Meski begitu, bukan berarti kota bersemboyan “Saayun Salangkah” itu terlepas dari fenomena aliran bermasalah. “Sempat ada aliran yang bermasalah, itu pun sudah lama sekitar tahun 90an, dan mereka bubar dengan sendirinya,” demikian disampaikan Gazali, Kepala Seksi Bimas Islam, Kantor Kementerian Agama, Kota Bukittinggi, saat berbincang dengan bimasislam, Kamis (14/02).
Gazali, yang saat itu ditemani JFU Bimas Islam Zulfabriandi, mengaku pemahaman masyarakat Bukittinggi terhadap agama cukup tinggi. “Orang Bukittiniggi ini memang kritis, jika ada aliran yang menurut mereka baru, mereka akan lihat dulu buya (guru)-nya, latar belakang pendidikannya, dan sebagainya, jika tidak jelas maka warga akan menjauh” ujar Zulfabriandi.
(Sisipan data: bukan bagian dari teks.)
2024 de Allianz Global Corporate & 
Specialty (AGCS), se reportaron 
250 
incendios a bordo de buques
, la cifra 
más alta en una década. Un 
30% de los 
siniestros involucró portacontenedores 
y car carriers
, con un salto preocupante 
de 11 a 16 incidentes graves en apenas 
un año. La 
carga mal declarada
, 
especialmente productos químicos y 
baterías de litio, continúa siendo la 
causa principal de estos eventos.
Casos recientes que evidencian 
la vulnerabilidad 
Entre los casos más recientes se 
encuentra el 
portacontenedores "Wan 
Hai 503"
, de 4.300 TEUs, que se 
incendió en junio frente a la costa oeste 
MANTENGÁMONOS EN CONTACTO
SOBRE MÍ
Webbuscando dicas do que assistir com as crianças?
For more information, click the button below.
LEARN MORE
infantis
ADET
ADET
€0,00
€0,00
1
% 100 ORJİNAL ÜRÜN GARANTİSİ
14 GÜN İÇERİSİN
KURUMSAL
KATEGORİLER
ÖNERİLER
Itu sebabnya, ia melanjutkan, aliran keagamaan yang bermasalah yang masuk ke Bukittinggi akan bubar dengan sendirinya, “Digangu oleh masyarakat tidak, tetapi akan bubar dengan sendirinya, tidak akan dapat pengikut. Istilahnya, datang 10 pulang pun sepuluh,” katanya.
Hal tersebut, diakuinya cukup membantu tugas dan fungsi bimbingan agama yang dilakukannya. “Warga Bukittinggi memiliki pakem dalam beragama. Menghargai perbedaan, tidak mengganggu. Itu sebabnya secara keagamaan Bukittinggi aman dan tidak ada gesekan,” tambahnya.
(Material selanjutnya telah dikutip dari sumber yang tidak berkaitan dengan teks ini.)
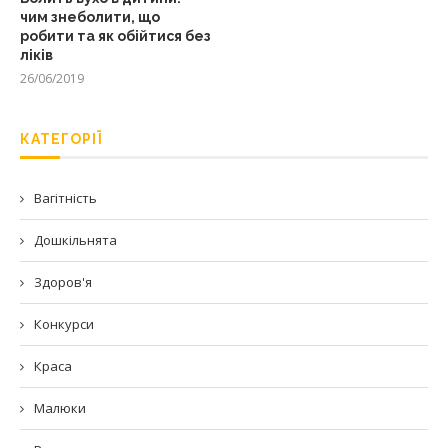
чим знеболити, що
робити та як обійтися без
ліків
26/06/2019
КАТЕГОРІЇ
Вагітність
Дошкільнята
Здоров'я
Конкурси
Краса
Малюки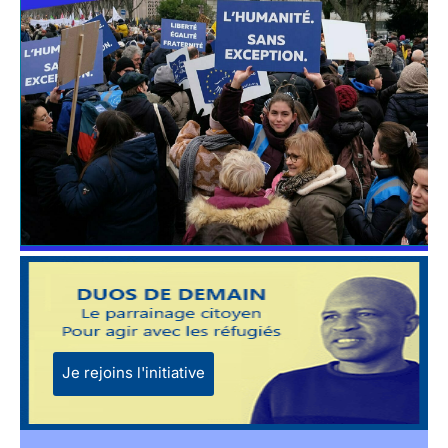
Je rejoins l'initiative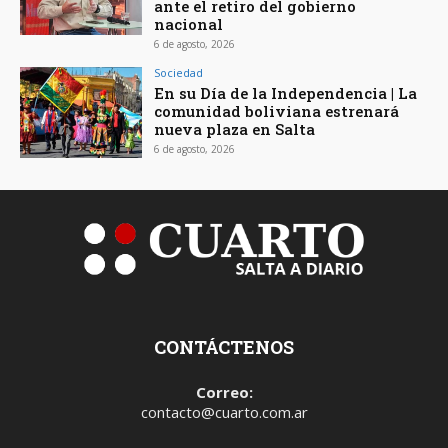
ante el retiro del gobierno
nacional
6 de agosto, 2026
Sociedad
En su Día de la Independencia | La
comunidad boliviana estrenará
nueva plaza en Salta
6 de agosto, 2026
CONTÁCTENOS
Correo:
contacto@cuarto.com.ar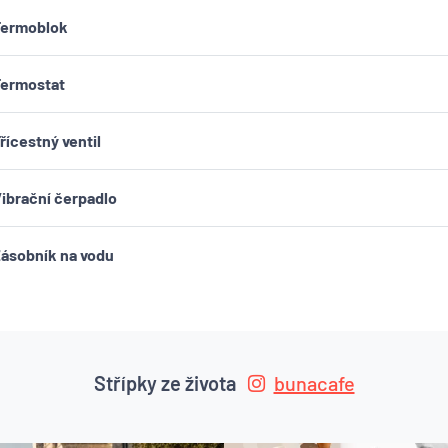
Termoblok
Termostat
řícestný ventil
ibrační čerpadlo
ásobník na vodu
Střípky ze života
bunacafe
Pihaknya, juga selalu berupaya memberikan penyuluhan keagamaan kepada masyarakat melalui berbagai media. “Penyuluhan terkait kehidupan keagamaan terus disampaikan baik melalui majlis taklim, juga memaksimalkan peranan penyuluh agama, para kepala KUA, dan para guru untuk membimbing kehidupan keagamaan kepada masyarakat,” ujarnya.
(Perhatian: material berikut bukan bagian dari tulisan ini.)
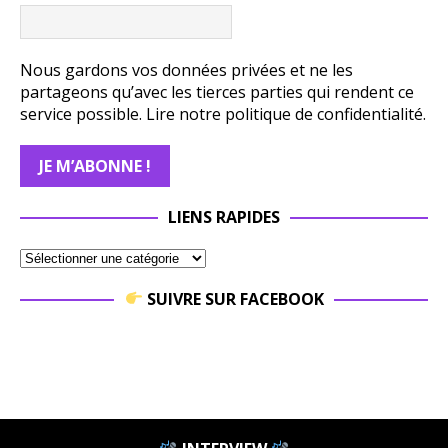
Nous gardons vos données privées et ne les
partageons qu’avec les tierces parties qui rendent ce
service possible.
Lire notre politique de confidentialité.
LIENS RAPIDES
SUIVRE SUR FACEBOOK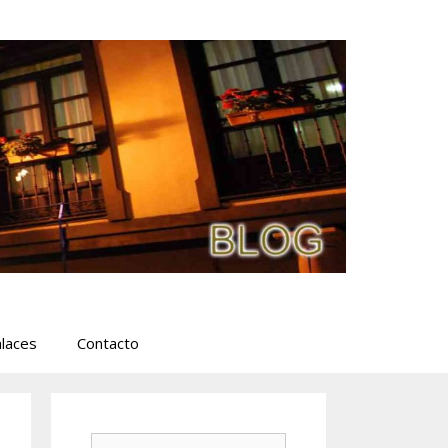
laces
Contacto
Buscar:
Bukittinggi merupakan kota dengan tingkat perekonomian terbesar kedua di Sumatera Barat. Berlokasi di tepian lokasi wisata Ngarai Sianok dan dikelilingi Gunung Singgalang dan Marapi menjadikan kota yang berjarak 90 KM di utara kota Padang ini sebagai andalan wisata utama di ranah minang. Kantor Kemenag Bukittinggi sendiri membawahi tiga KUA, yaitu Mandiangin Koto Selayan, Guguk Panjang, Aur Birugo Tigo Baleh. Kecuali Aur Birugo Tigo Baleh, dua KUA lainnya sudah dibangun dengan pembiayaan melalui Surat Berharga Syariah Negara (SBSN).